(Work task): Please give all of the data again, character for character, and drop the pictures.

Data entries
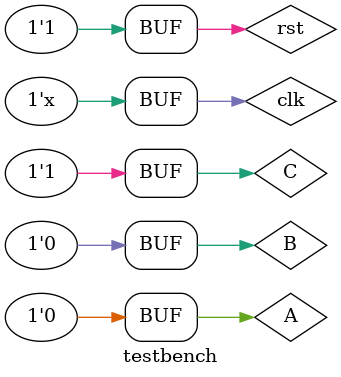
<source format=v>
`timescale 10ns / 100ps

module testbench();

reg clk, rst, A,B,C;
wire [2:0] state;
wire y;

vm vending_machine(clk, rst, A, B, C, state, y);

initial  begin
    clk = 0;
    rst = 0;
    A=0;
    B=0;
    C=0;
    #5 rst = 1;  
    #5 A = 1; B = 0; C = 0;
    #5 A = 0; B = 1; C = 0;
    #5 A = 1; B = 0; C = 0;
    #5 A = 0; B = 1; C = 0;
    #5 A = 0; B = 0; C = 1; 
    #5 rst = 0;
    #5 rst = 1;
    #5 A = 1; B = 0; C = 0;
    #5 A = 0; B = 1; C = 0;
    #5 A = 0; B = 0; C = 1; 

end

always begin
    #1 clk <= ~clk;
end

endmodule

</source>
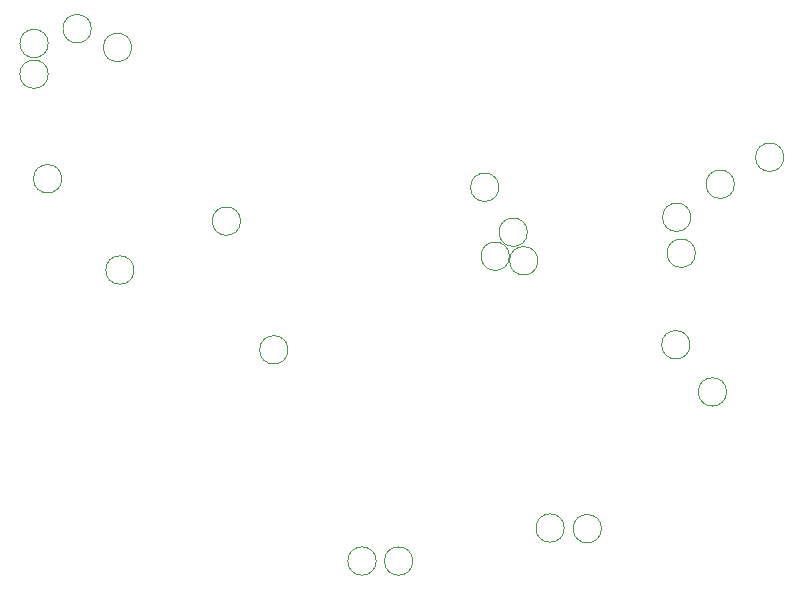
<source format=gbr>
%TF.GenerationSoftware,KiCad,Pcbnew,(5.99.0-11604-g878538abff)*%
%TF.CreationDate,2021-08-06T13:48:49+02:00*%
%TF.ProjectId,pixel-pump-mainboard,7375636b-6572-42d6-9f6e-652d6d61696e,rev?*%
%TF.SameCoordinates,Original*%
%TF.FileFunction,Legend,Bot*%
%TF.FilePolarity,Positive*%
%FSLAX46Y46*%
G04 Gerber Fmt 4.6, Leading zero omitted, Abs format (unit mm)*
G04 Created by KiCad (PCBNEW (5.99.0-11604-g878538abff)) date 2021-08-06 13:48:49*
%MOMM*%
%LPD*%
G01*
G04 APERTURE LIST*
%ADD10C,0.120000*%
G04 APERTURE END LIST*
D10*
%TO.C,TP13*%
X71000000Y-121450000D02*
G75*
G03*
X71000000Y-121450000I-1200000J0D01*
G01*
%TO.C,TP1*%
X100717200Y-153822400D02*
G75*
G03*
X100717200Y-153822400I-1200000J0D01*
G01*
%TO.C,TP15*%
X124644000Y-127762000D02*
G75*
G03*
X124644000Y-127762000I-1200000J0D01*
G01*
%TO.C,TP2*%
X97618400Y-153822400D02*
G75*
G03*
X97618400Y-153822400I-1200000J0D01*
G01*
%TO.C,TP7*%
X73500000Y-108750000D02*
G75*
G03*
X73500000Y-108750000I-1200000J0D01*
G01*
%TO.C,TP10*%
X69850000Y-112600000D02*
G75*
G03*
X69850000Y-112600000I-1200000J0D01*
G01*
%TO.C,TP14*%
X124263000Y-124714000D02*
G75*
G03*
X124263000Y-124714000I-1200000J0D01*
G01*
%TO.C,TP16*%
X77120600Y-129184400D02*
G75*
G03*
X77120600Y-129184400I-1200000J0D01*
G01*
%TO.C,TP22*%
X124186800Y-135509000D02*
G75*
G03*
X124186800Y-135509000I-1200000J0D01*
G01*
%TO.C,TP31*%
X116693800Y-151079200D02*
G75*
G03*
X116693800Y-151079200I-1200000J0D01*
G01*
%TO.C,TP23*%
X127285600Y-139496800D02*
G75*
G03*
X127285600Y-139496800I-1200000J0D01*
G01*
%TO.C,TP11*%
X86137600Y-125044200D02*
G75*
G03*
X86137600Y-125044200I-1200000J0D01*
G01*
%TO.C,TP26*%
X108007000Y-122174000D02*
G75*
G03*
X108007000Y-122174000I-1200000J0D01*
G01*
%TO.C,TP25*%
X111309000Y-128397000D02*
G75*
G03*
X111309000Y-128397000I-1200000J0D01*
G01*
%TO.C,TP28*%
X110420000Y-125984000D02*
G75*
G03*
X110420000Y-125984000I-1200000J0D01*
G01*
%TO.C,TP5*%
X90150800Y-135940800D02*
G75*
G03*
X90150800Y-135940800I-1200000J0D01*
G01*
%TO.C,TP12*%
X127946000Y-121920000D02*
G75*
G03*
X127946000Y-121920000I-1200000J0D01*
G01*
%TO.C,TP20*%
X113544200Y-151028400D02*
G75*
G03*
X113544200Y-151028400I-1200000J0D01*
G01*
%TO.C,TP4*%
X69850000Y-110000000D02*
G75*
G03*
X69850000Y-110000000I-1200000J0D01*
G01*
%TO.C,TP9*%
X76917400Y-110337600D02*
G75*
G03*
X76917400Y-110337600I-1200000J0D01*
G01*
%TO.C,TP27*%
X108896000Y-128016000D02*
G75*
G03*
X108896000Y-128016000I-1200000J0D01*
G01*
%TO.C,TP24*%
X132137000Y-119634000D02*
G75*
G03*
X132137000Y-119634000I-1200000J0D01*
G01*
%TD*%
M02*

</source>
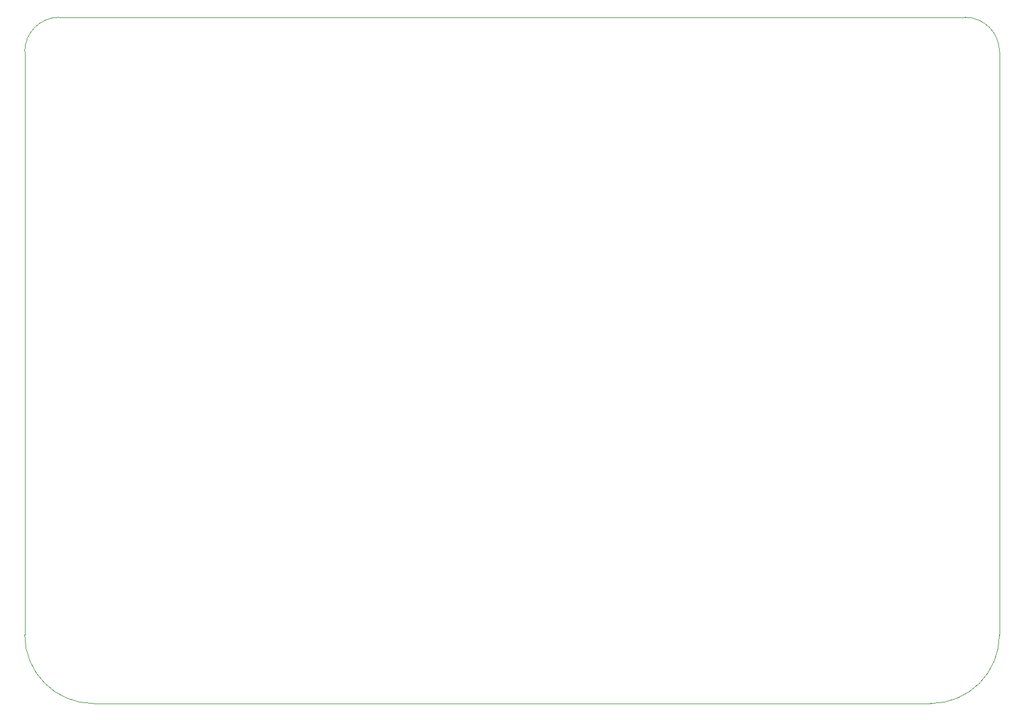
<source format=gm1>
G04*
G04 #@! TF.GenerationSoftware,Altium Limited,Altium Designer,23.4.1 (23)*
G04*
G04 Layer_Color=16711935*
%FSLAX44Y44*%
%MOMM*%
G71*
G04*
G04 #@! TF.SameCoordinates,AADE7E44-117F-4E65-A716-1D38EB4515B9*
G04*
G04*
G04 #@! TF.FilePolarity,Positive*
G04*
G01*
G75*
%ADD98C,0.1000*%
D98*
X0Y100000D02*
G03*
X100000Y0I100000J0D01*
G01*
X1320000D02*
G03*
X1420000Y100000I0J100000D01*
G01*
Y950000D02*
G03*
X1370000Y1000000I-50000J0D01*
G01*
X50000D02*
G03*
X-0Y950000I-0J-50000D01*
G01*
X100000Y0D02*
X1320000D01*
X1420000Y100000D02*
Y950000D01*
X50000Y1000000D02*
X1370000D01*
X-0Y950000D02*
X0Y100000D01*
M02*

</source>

(Answer to this task):
<source format=v>
`timescale 10ns / 100ps

module testbench();

reg clk, rst, A,B,C;
wire [2:0] state;
wire y;

vm vending_machine(clk, rst, A, B, C, state, y);

initial  begin
    clk = 0;
    rst = 0;
    A=0;
    B=0;
    C=0;
    #5 rst = 1;  
    #5 A = 1; B = 0; C = 0;
    #5 A = 0; B = 1; C = 0;
    #5 A = 1; B = 0; C = 0;
    #5 A = 0; B = 1; C = 0;
    #5 A = 0; B = 0; C = 1; 
    #5 rst = 0;
    #5 rst = 1;
    #5 A = 1; B = 0; C = 0;
    #5 A = 0; B = 1; C = 0;
    #5 A = 0; B = 0; C = 1; 

end

always begin
    #1 clk <= ~clk;
end

endmodule

</source>
<source format=gbr>
%TF.GenerationSoftware,KiCad,Pcbnew,(5.99.0-11604-g878538abff)*%
%TF.CreationDate,2021-08-06T13:48:49+02:00*%
%TF.ProjectId,pixel-pump-mainboard,7375636b-6572-42d6-9f6e-652d6d61696e,rev?*%
%TF.SameCoordinates,Original*%
%TF.FileFunction,Legend,Bot*%
%TF.FilePolarity,Positive*%
%FSLAX46Y46*%
G04 Gerber Fmt 4.6, Leading zero omitted, Abs format (unit mm)*
G04 Created by KiCad (PCBNEW (5.99.0-11604-g878538abff)) date 2021-08-06 13:48:49*
%MOMM*%
%LPD*%
G01*
G04 APERTURE LIST*
%ADD10C,0.120000*%
G04 APERTURE END LIST*
D10*
%TO.C,TP13*%
X71000000Y-121450000D02*
G75*
G03*
X71000000Y-121450000I-1200000J0D01*
G01*
%TO.C,TP1*%
X100717200Y-153822400D02*
G75*
G03*
X100717200Y-153822400I-1200000J0D01*
G01*
%TO.C,TP15*%
X124644000Y-127762000D02*
G75*
G03*
X124644000Y-127762000I-1200000J0D01*
G01*
%TO.C,TP2*%
X97618400Y-153822400D02*
G75*
G03*
X97618400Y-153822400I-1200000J0D01*
G01*
%TO.C,TP7*%
X73500000Y-108750000D02*
G75*
G03*
X73500000Y-108750000I-1200000J0D01*
G01*
%TO.C,TP10*%
X69850000Y-112600000D02*
G75*
G03*
X69850000Y-112600000I-1200000J0D01*
G01*
%TO.C,TP14*%
X124263000Y-124714000D02*
G75*
G03*
X124263000Y-124714000I-1200000J0D01*
G01*
%TO.C,TP16*%
X77120600Y-129184400D02*
G75*
G03*
X77120600Y-129184400I-1200000J0D01*
G01*
%TO.C,TP22*%
X124186800Y-135509000D02*
G75*
G03*
X124186800Y-135509000I-1200000J0D01*
G01*
%TO.C,TP31*%
X116693800Y-151079200D02*
G75*
G03*
X116693800Y-151079200I-1200000J0D01*
G01*
%TO.C,TP23*%
X127285600Y-139496800D02*
G75*
G03*
X127285600Y-139496800I-1200000J0D01*
G01*
%TO.C,TP11*%
X86137600Y-125044200D02*
G75*
G03*
X86137600Y-125044200I-1200000J0D01*
G01*
%TO.C,TP26*%
X108007000Y-122174000D02*
G75*
G03*
X108007000Y-122174000I-1200000J0D01*
G01*
%TO.C,TP25*%
X111309000Y-128397000D02*
G75*
G03*
X111309000Y-128397000I-1200000J0D01*
G01*
%TO.C,TP28*%
X110420000Y-125984000D02*
G75*
G03*
X110420000Y-125984000I-1200000J0D01*
G01*
%TO.C,TP5*%
X90150800Y-135940800D02*
G75*
G03*
X90150800Y-135940800I-1200000J0D01*
G01*
%TO.C,TP12*%
X127946000Y-121920000D02*
G75*
G03*
X127946000Y-121920000I-1200000J0D01*
G01*
%TO.C,TP20*%
X113544200Y-151028400D02*
G75*
G03*
X113544200Y-151028400I-1200000J0D01*
G01*
%TO.C,TP4*%
X69850000Y-110000000D02*
G75*
G03*
X69850000Y-110000000I-1200000J0D01*
G01*
%TO.C,TP9*%
X76917400Y-110337600D02*
G75*
G03*
X76917400Y-110337600I-1200000J0D01*
G01*
%TO.C,TP27*%
X108896000Y-128016000D02*
G75*
G03*
X108896000Y-128016000I-1200000J0D01*
G01*
%TO.C,TP24*%
X132137000Y-119634000D02*
G75*
G03*
X132137000Y-119634000I-1200000J0D01*
G01*
%TD*%
M02*

</source>
<source format=gm1>
G04*
G04 #@! TF.GenerationSoftware,Altium Limited,Altium Designer,23.4.1 (23)*
G04*
G04 Layer_Color=16711935*
%FSLAX44Y44*%
%MOMM*%
G71*
G04*
G04 #@! TF.SameCoordinates,AADE7E44-117F-4E65-A716-1D38EB4515B9*
G04*
G04*
G04 #@! TF.FilePolarity,Positive*
G04*
G01*
G75*
%ADD98C,0.1000*%
D98*
X0Y100000D02*
G03*
X100000Y0I100000J0D01*
G01*
X1320000D02*
G03*
X1420000Y100000I0J100000D01*
G01*
Y950000D02*
G03*
X1370000Y1000000I-50000J0D01*
G01*
X50000D02*
G03*
X-0Y950000I-0J-50000D01*
G01*
X100000Y0D02*
X1320000D01*
X1420000Y100000D02*
Y950000D01*
X50000Y1000000D02*
X1370000D01*
X-0Y950000D02*
X0Y100000D01*
M02*

</source>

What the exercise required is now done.